The article concludes that, “It is likely that cultural values – as transmitted by well-meaning parents – are partly responsible for the hordes of misbehaving two-year-olds in the United States.” Just as the twos do not have to be terrible, so the teen years do not have to be rebellious.

Kathy Frost, a professor of adolescent psychology who works with mimetic theory, wrote in an email to me, “Anna Freud’s assertion – that adolescents have to go through a ‘storm and stress’ period that’s vital to ‘individuation’ (as if we wouldn’t become our own person if we didn’t experience a serious rebellion) is not supported by research. Current research shows that the teens years are largely not rebellious. There is ‘bickering’ for sure, but most teen-parent relationships are largely loving and supportive.”

Defusing Power Struggles

So what’s a parent to do? The most effective way to avoid tantrums and rebellion is to remember that what looks like disobedience is actually imitation.

Parents tend to focus on our spoken commands, but children are focused on our unspoken desires and they obey them to the letter! The Montessori educational method developed by the Italian physician Dr. Maria Montessori is grounded in the principle of imitation. She developed practices for teachers to be a non-rivalrous presence in the classroom that can easily be adopted by parents at home.

Here are three essential ingredients for defusing power struggles before they even begin:

1. Sharing is optional. In the Montessori classroom, children are taught how to share but are never forced to do so. Why? Because Montessori understood that if children crave an object and don’t want to share, it is not because they are selfish or greedy. It is because they are responding to their inner drive to learn and grow by engaging with the object that has caught their attention. Forcing children to share causes them pain and suffering which they express through tears and “tantrums”, an unfortunate pejorative term for the child’s attempt to communicate their deep need to us.

2. Respect is essential. When we understand that children learn through engagement with the world of objects that they touch, hold, taste, smell, and manipulate we can respect their process as equal to if not superior to adult ways of learning. When we respect the child we can delight in their desire to repeat an action, hear the same story again and again, or insist upon putting on their shoes by themselves even though it delays us to distraction.

3. Replace punishment with love. Punishing children for imitating our desires to be the boss is the height of hypocrisy. And it teaches the opposite of what we want them to learn — to love others for who they are even when it is inconvenient. True Montessori teachers do not punish just as they never coerce sharing. Instead, when children are “disobedient”, teachers recognize that what is needed is love not punishment.

Imitate This!

If we want our children to submit to parental authority – and we do! – then we must not respond to their “disobedience” with wounded pride. Remember that children imitate our actions and our desires because they want to be just like us. In this case it is quite true that imitation is the sincerest form of flattery.

While children are expert imitators, imitation does not disappear as we age. We don’t call it imitation in ourselves because of our obsession with originality. But we do use expressions like “going viral”, “fads”, “trending topics”, “tit for tat” and so on which reveal the patterns of imitation that drive our behavior as surely as it drives that of our children. Of course, we are all too familiar with the way in which rivalry and power struggles, and even temper tantrums, have infected our politics and hampered our ability to respond in a coordinated way to the COVID-19 pandemic.

When we learn as children that the most important marker of adulthood is being the boss and imposing your will on others, we become adults who create self-destructive rivalry on a global scale. As teachers, parents, and nations, we would be well served to follow the example of the Guatemalan mothers who practice respect, generosity, and giving desirable objects to their children. In this way, we can model that generosity is more important than being the boss. Just imagine if generosity went viral – that’s a pandemic we could live with.

# Problem to work on:
Write out the text on imitation in parenting from "3. Replace punishment" up to and including "form of flattery.", substituting "penalty" for "punishment" wherever it occurs. The data that follows comes from a separate source and is unrelated to the text on imitation in parenting.

# Records shown:
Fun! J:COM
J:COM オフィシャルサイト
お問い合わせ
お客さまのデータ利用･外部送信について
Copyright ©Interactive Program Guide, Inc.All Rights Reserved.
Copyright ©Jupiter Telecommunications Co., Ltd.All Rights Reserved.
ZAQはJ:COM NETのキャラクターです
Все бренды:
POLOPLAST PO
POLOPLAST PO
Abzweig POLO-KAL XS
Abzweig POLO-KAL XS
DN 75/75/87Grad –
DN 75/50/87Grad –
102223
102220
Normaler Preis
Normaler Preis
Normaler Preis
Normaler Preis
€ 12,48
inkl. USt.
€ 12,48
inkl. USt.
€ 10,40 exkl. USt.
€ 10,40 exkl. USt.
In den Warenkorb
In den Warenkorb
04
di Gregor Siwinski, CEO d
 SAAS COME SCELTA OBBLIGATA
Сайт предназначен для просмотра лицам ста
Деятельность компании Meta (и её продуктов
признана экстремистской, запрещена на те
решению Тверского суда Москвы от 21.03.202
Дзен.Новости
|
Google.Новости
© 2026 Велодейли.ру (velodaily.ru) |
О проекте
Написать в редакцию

# Expected answer:
3. Replace penalty with love. Punishing children for imitating our desires to be the boss is the height of hypocrisy. And it teaches the opposite of what we want them to learn — to love others for who they are even when it is inconvenient. True Montessori teachers do not punish just as they never coerce sharing. Instead, when children are “disobedient”, teachers recognize that what is needed is love not penalty.

Imitate This!

If we want our children to submit to parental authority – and we do! – then we must not respond to their “disobedience” with wounded pride. Remember that children imitate our actions and our desires because they want to be just like us. In this case it is quite true that imitation is the sincerest form of flattery.